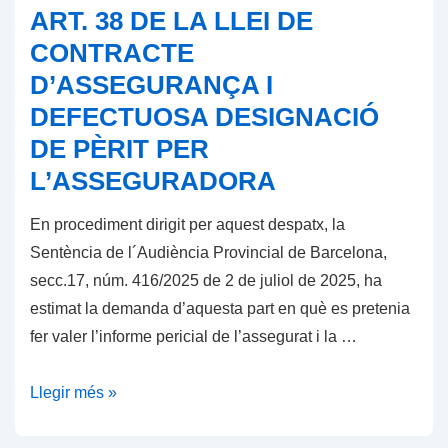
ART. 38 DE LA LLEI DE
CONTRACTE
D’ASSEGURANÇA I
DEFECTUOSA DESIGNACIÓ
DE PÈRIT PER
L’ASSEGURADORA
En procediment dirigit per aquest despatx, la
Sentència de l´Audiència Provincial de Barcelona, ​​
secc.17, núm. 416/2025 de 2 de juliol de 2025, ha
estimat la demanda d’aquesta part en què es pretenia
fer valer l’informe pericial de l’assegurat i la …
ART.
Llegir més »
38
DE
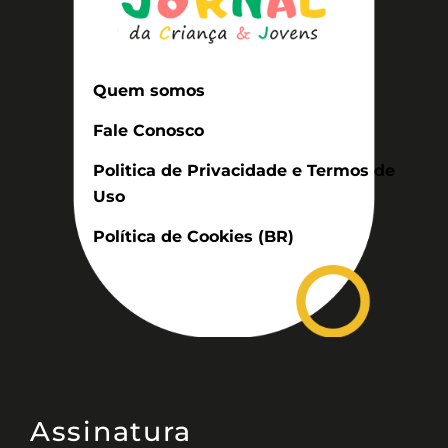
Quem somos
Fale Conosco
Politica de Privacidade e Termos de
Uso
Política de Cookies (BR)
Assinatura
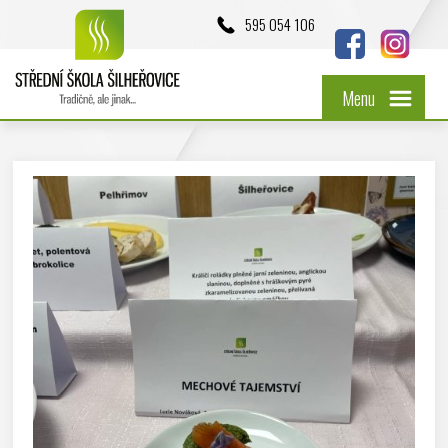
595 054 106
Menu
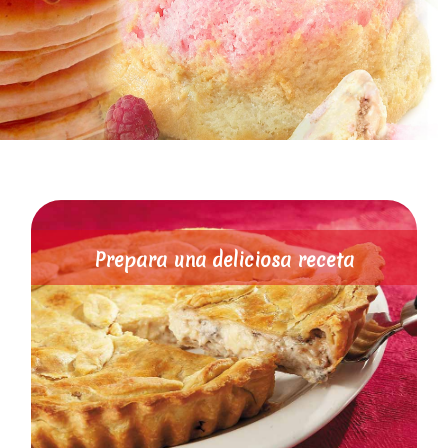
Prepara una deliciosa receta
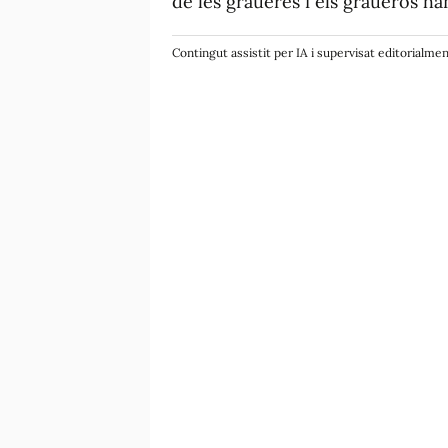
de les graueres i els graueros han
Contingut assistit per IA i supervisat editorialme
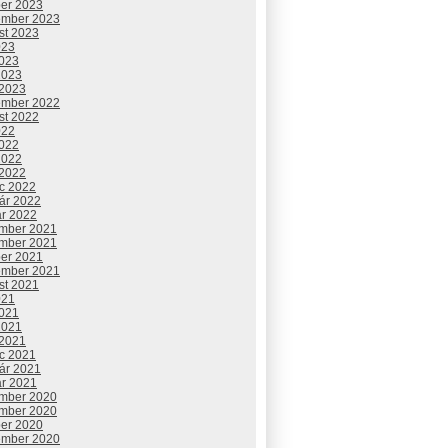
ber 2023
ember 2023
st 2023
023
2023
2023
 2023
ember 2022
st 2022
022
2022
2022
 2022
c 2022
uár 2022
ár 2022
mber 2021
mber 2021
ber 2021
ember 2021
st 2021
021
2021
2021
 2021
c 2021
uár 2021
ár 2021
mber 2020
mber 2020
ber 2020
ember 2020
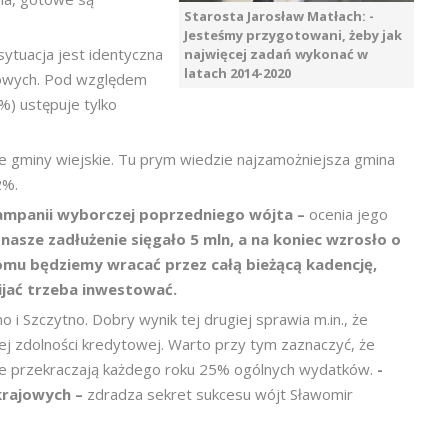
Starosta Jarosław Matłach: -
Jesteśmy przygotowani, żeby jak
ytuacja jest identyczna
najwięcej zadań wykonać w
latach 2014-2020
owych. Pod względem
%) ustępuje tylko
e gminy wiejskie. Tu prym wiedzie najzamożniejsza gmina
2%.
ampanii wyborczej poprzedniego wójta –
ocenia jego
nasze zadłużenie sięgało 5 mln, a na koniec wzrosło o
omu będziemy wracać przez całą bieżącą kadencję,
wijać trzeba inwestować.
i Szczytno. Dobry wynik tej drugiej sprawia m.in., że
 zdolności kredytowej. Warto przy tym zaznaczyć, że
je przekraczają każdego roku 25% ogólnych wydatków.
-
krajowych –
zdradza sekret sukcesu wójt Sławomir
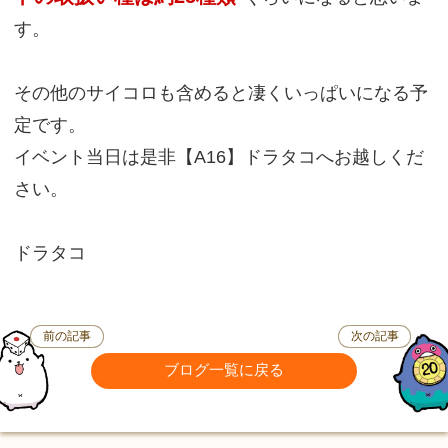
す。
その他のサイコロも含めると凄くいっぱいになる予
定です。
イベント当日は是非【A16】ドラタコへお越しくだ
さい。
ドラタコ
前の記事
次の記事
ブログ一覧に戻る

WORK TASK> Beginning with the first line of the entries above, repeat each line word for word until the line with "de les graueres i els graueros han" has been given too. Omit the pictures.

WRITTEN REPLY>
ART. 38 DE LA LLEI DE
CONTRACTE
D’ASSEGURANÇA I
DEFECTUOSA DESIGNACIÓ
DE PÈRIT PER
L’ASSEGURADORA
En procediment dirigit per aquest despatx, la
Sentència de l´Audiència Provincial de Barcelona, ​​
secc.17, núm. 416/2025 de 2 de juliol de 2025, ha
estimat la demanda d’aquesta part en què es pretenia
fer valer l’informe pericial de l’assegurat i la …
ART.
Llegir més »
38
DE
Quem somos
Fale Conosco
Politica de Privacidade e Termos de
Uso
Política de Cookies (BR)
Assinatura
595 054 106
Menu
Prepara una deliciosa receta
de les graueres i els graueros han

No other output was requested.